Expectations Robust Policy Evaluation is Impossible

Macroeconomists have a problem. We know that agents' expectations are very important, but we don't understand how people form expectations. This is a problem for psychologists and sociologists. They haven't solved it and we can't wait decades (or centuries or millennia) until they do.

One proposal was to assume that people have rational (that is model consistent or Nash equilibrium) expectations. This requires either a unique Nash equilibrium or the abandonment of methodological individualism. The assumption that the world is in Nash equilibrium and it is unique rules out bubbles. So we can either advise policy makers on how to deal with the housing bubble and the dot com bubble and their aftermaths by assuming that bubbles are impossible, or try something else.

Hansen and Sargent (extremely eminent Nobel prize winning fresh water economists who were once enthusiasts for rational expectations) have thoughts about what to do. These thoughts are expressed in papers which I haven't read. I will debate Straw Hansen and Sargent (SHS)

SHS says we should seek policy rules which yield OK outcomes for any conceivable expectations formation mechanism. SHS doesn't understand that this quest is utterly futile, because SHS has limited imagination and can conceive only of expectations mechanisms which have been explored by SHS.
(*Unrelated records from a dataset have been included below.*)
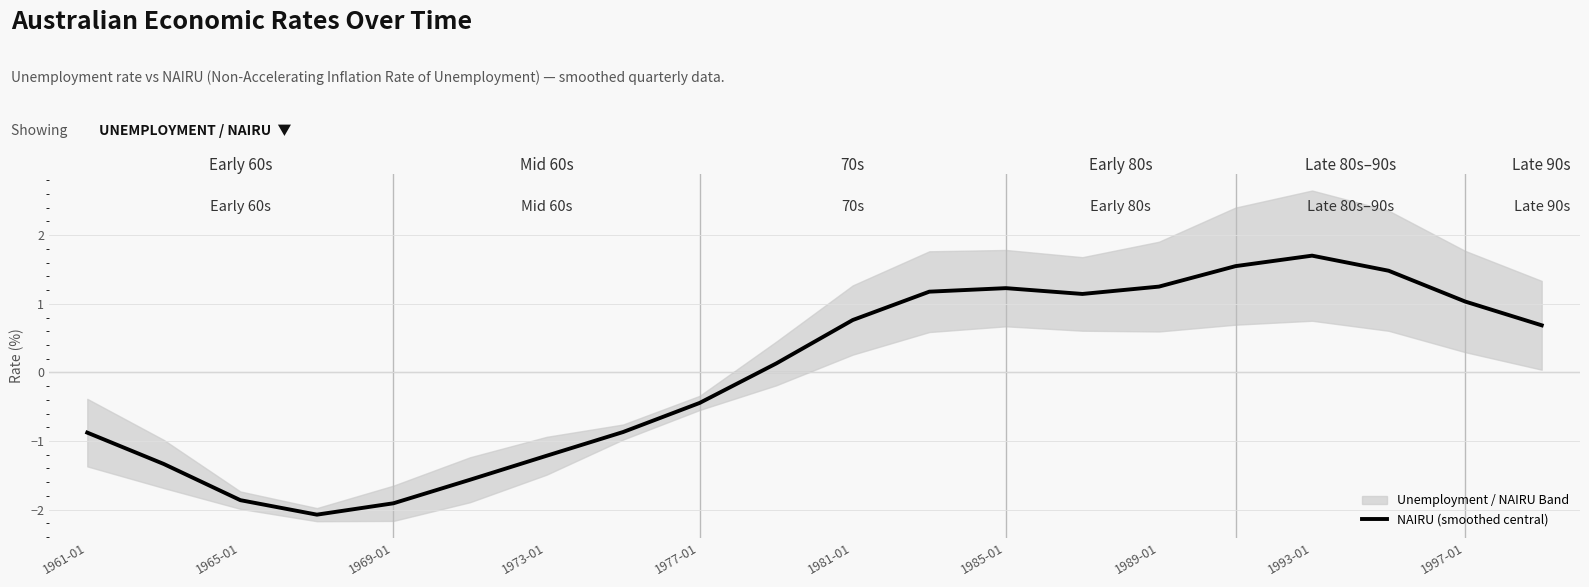

The NAIRU (smoothed central) series shows 1.7 at 1993-01. True or false?

True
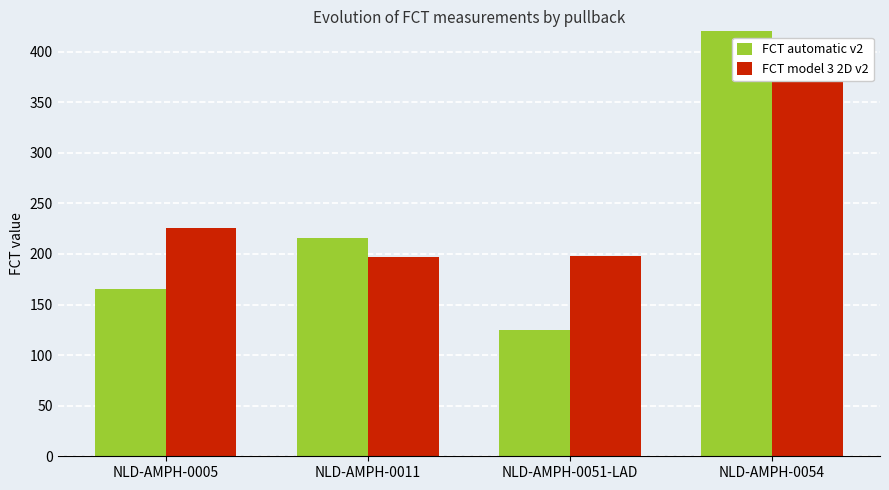

At which category is the sum across all series the highest?

NLD-AMPH-0054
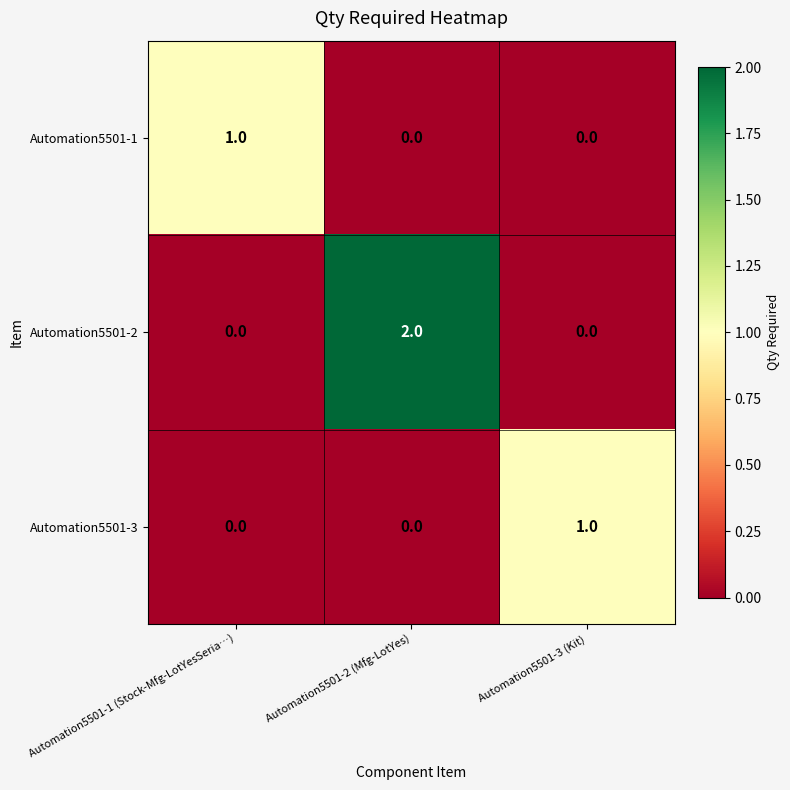

Reading left to right, what are all the values shown in this chart?

Automation5501-1: 1	0	0
Automation5501-2: 0	2	0
Automation5501-3: 0	0	1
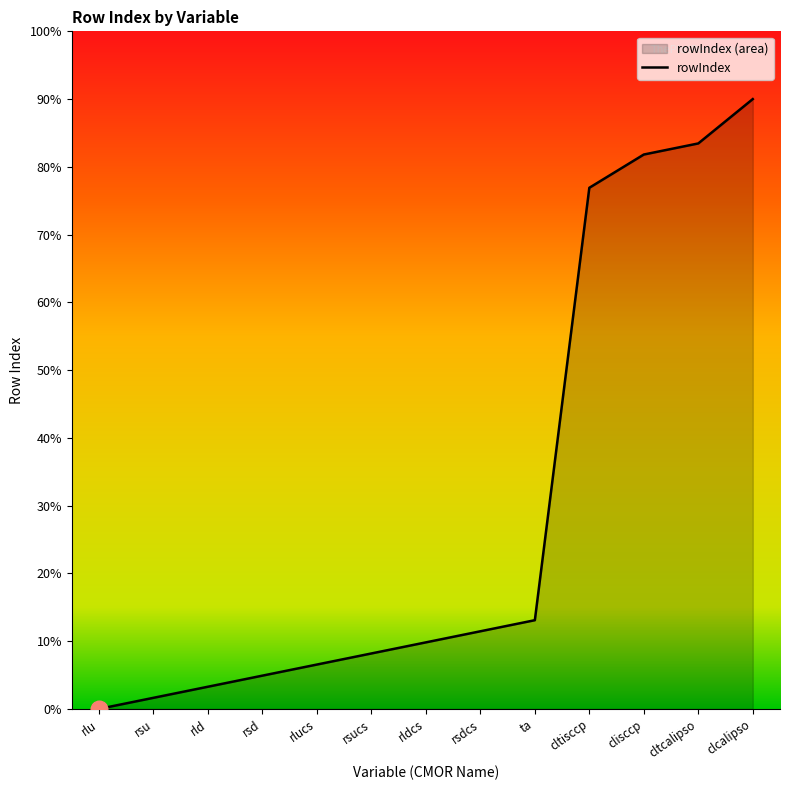

True or false: the data shows 90.0 at clcalipso.

True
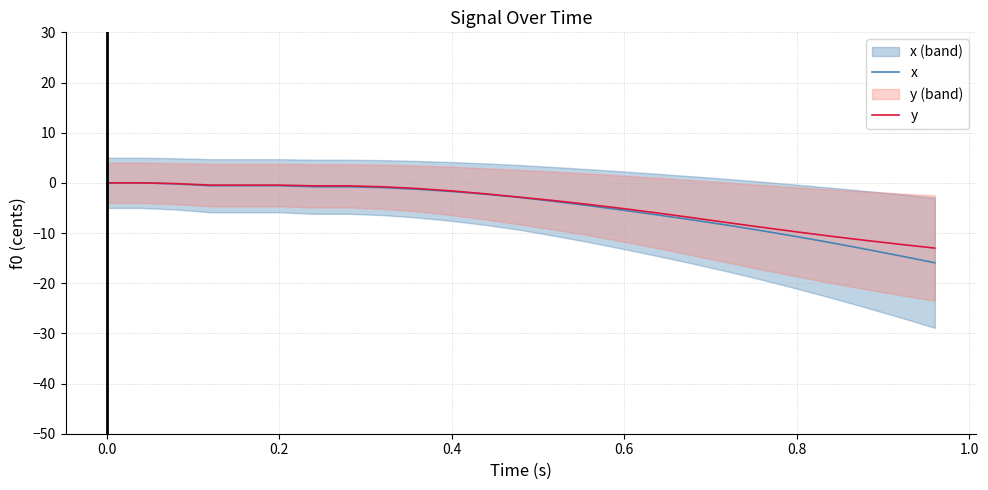

Does the chart have visible grid lines?

Yes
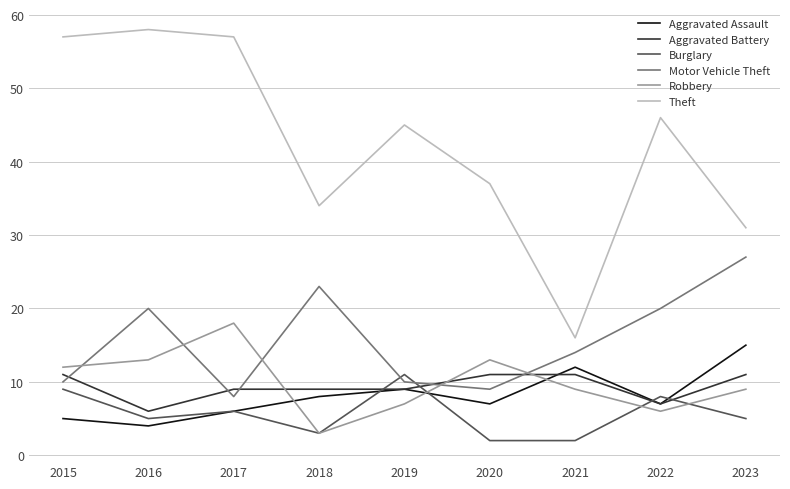

The value of Aggravated Assault at 2020 is 4. True or false?

False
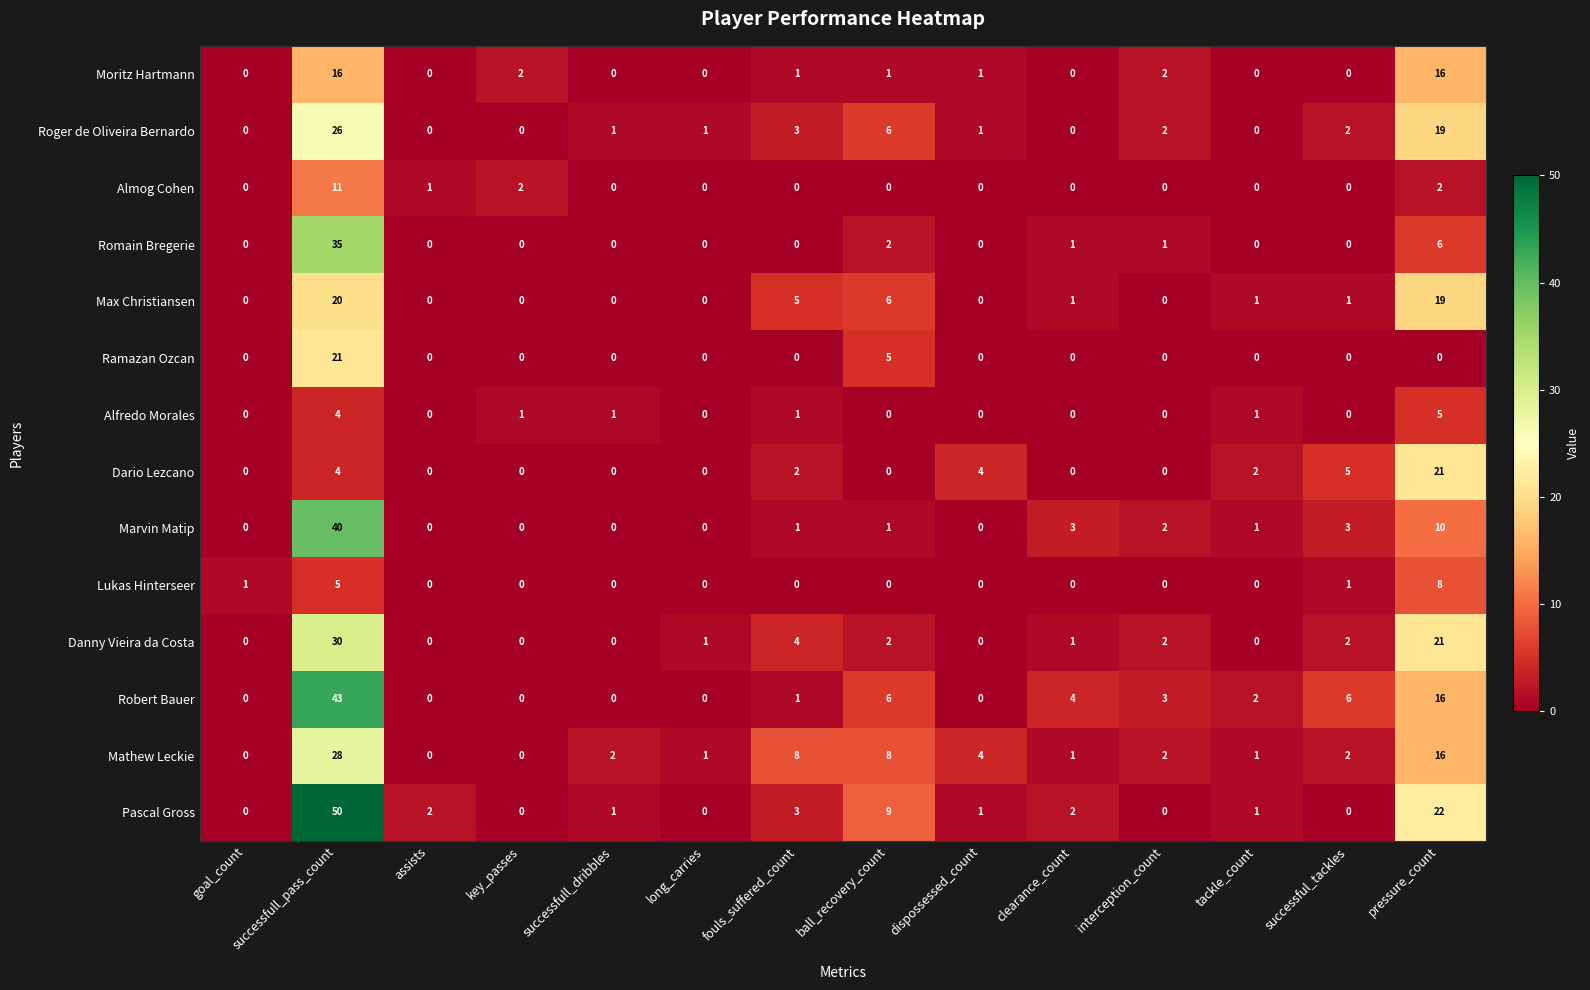

What is the difference between the second highest and second lowest values in the Romain Bregerie series?

6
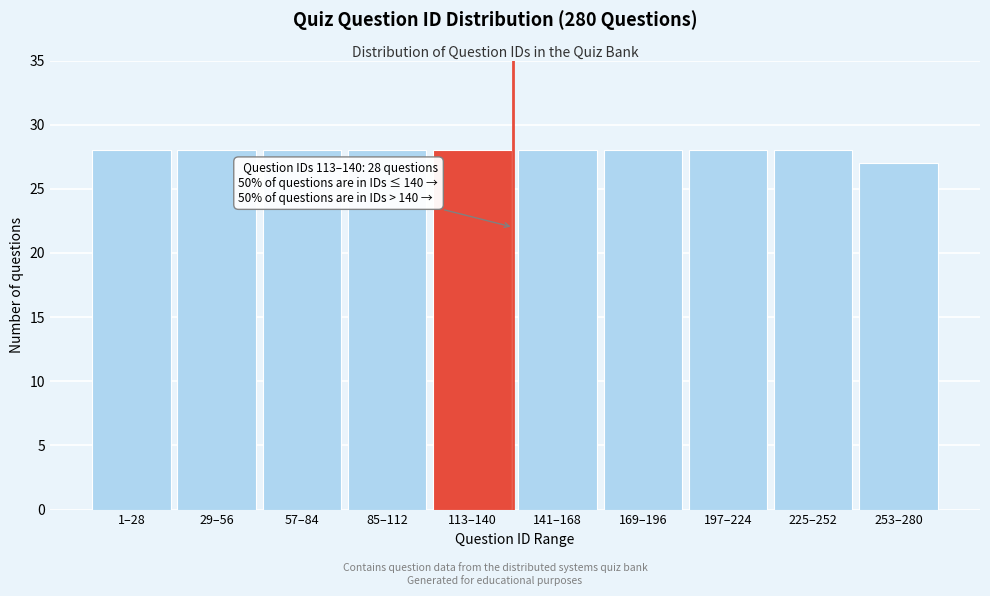

Reading left to right, transcribe all the data shown in this chart.

28	28	28	28	28	28	28	28	28	27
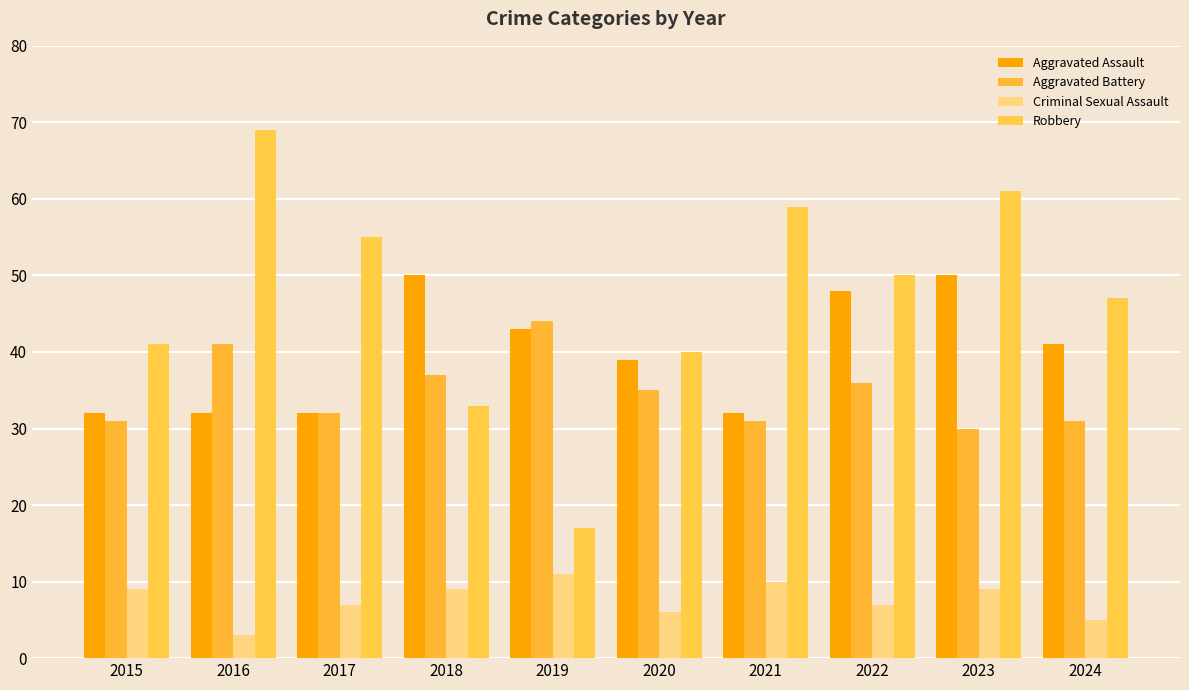

Rank the series at 2016 from lowest to highest value.

Criminal Sexual Assault, Aggravated Assault, Aggravated Battery, Robbery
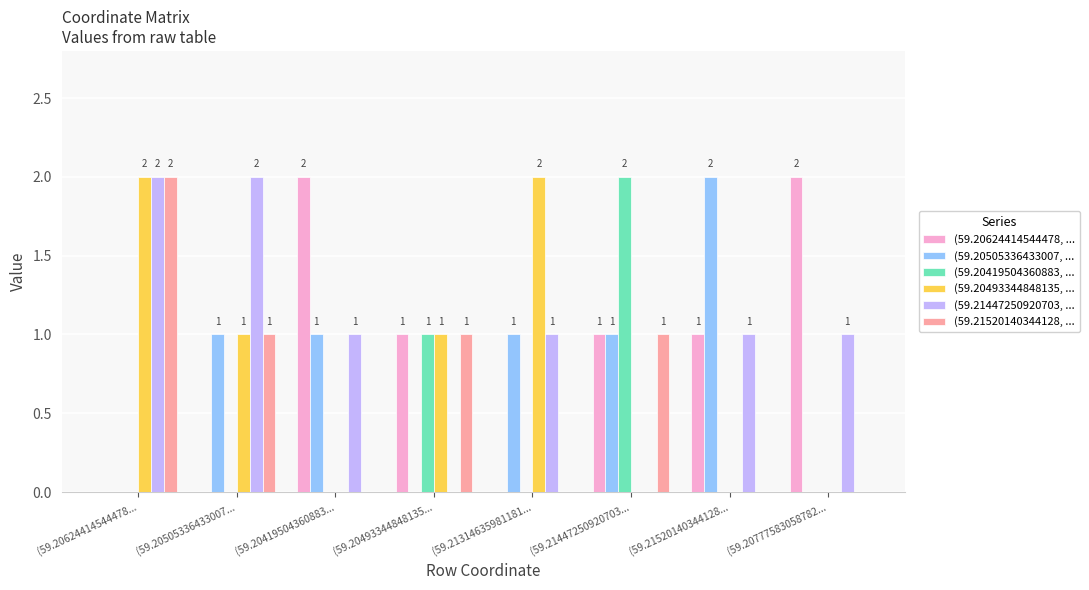

Is it true that (59.20624414544478, ... equals -1 at (59.20505336433007...?

False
In fact, there can be no policy which gives OK outcomes for any conceivable expectations mechanism. The idea that knowing that people form expectations somehow has policy implications is like the idea that assuming that people maximize some utility function has policy implications. Any illusion of implications can be based only on a failure of imagination.

So consider economy X and proposed policy A. I may make any assumption about the expectations of agents in the economy I please. I assume that if the policy maker implements any policy other than A then agents have adaptive expectations. I also assume that if the policy maker implements A then agents believe that there will very soon be an instantly spreading plague which will paralyze all people and make us die slow horrible deaths (without the ability to put ourselves out of our misery.

Thus the agents all maximize their utility by killing themselves (altruistic agents kill others first).

I don't think this is an OK outcome.

Now the expectations mechanism which implies that just because policy A is implemented everyone will instantly believe something crazy is not plausible.

But at this point, all hope of having anything useful to say is based on the belief that we can have some confidence that human psychology (and sociology) fall in some plausible subset of the conceivable. That's not robust in any well defined way.